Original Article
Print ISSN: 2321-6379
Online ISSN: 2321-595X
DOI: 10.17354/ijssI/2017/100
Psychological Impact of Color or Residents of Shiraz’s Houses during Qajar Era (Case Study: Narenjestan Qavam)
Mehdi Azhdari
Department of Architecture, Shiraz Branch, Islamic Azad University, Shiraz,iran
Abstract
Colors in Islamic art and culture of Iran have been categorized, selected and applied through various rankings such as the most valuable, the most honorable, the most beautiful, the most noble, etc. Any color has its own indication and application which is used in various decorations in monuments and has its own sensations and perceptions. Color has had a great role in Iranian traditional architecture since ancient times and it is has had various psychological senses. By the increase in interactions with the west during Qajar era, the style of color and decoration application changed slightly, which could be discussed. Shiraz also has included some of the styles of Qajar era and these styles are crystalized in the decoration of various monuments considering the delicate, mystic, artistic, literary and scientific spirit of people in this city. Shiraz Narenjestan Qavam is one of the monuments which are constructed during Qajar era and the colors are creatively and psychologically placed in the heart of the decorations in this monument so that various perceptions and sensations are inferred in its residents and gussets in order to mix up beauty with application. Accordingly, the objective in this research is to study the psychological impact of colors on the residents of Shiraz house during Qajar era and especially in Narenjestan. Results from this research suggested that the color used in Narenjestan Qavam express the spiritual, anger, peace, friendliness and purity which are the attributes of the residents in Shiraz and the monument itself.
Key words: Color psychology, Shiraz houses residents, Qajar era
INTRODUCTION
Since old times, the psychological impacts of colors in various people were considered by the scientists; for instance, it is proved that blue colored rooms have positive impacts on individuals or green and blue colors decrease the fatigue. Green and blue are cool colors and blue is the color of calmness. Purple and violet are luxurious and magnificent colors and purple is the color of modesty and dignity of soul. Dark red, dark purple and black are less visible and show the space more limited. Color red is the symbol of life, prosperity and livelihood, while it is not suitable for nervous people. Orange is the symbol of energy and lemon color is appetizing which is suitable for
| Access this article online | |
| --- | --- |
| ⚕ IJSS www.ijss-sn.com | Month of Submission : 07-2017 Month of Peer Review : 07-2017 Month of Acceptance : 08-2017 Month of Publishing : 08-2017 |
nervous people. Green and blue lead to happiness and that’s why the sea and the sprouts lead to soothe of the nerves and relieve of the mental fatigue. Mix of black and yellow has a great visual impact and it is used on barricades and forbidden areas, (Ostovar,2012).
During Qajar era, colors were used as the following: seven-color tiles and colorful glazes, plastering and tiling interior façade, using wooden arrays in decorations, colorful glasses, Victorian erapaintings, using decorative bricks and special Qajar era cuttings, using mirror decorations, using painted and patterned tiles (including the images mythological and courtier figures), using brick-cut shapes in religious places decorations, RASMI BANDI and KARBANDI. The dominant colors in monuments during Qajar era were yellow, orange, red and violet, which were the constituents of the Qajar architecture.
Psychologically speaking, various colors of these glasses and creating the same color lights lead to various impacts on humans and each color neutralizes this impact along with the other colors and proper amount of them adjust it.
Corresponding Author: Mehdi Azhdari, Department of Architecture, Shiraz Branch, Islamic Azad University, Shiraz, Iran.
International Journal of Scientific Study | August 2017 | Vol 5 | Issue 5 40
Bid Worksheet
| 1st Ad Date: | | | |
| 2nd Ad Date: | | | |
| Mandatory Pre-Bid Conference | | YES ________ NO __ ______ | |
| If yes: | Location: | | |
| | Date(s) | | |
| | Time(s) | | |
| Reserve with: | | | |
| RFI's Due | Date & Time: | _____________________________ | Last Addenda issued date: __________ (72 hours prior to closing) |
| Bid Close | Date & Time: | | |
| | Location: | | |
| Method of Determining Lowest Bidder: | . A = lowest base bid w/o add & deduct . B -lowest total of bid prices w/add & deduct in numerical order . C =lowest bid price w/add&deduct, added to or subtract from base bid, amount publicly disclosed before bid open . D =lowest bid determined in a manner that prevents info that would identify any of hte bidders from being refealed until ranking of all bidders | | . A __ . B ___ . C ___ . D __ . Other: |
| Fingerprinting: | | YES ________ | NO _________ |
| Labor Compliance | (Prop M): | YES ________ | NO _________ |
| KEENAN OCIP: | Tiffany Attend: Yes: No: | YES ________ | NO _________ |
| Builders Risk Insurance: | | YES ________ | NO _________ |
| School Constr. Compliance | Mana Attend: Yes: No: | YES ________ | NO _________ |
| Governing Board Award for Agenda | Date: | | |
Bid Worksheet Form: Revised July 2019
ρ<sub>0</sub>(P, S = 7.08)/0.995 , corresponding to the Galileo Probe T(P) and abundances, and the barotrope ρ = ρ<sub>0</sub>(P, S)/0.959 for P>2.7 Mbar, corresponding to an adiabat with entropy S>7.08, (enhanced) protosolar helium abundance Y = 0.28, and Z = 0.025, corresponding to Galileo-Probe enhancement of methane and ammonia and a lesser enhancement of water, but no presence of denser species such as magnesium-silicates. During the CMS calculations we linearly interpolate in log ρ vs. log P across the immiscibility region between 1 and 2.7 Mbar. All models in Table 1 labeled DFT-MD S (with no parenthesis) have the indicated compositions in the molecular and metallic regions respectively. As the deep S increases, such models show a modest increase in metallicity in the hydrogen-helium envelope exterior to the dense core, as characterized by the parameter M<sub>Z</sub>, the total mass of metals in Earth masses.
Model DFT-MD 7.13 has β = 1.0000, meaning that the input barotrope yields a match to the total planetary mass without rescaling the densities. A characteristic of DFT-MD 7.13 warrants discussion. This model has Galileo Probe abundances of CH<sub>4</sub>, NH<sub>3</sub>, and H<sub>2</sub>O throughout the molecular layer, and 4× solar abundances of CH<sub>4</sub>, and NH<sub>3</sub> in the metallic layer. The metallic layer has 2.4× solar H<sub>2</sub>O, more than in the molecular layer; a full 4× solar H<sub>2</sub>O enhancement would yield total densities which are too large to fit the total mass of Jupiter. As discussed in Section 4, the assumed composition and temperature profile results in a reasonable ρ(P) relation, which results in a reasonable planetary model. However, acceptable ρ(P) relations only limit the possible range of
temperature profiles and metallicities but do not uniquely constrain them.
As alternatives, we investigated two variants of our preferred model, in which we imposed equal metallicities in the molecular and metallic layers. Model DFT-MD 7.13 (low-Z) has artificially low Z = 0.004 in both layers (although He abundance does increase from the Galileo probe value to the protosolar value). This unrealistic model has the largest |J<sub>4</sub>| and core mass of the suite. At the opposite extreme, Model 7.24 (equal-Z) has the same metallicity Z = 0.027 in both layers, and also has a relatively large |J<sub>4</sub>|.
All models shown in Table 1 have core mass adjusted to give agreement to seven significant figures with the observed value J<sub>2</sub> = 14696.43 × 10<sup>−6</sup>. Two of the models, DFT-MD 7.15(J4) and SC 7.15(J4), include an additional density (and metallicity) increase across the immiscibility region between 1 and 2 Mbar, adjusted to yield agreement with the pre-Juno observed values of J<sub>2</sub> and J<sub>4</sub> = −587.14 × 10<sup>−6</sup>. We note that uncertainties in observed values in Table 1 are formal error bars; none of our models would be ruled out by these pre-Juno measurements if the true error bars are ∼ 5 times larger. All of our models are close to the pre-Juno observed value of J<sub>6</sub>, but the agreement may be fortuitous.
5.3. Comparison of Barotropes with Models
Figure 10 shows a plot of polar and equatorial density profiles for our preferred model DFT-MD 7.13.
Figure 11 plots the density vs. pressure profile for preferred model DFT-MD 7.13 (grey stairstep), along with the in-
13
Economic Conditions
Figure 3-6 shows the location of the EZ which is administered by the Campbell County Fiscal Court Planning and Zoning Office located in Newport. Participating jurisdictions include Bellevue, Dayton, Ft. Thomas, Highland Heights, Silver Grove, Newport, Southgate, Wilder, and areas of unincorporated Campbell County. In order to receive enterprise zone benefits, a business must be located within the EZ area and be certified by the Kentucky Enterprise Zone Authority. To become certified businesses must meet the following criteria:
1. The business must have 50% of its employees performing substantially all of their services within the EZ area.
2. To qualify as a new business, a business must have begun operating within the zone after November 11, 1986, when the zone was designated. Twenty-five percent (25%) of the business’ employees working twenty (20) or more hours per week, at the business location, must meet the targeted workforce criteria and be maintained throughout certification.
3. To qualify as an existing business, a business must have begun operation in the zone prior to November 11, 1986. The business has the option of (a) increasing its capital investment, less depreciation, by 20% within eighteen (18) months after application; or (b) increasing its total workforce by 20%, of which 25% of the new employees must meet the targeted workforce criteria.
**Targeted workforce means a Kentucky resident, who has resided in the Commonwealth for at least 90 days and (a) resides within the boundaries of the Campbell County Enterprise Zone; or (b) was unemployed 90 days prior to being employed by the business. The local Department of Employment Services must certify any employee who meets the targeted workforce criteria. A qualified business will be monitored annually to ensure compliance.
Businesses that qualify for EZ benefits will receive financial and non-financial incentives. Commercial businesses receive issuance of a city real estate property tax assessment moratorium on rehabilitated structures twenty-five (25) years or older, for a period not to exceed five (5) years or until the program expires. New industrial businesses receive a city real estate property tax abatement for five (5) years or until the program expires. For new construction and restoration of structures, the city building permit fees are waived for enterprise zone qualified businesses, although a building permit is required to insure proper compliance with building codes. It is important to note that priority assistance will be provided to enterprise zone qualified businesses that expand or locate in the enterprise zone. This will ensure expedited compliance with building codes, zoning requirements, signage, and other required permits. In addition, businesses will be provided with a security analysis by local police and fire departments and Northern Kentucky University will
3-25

> _EXERCISE DETAILS_
Count how many lines in the entries contain "Azhdari", then state that number alone.

> _RESULT FOR THIS EXERCISE_
2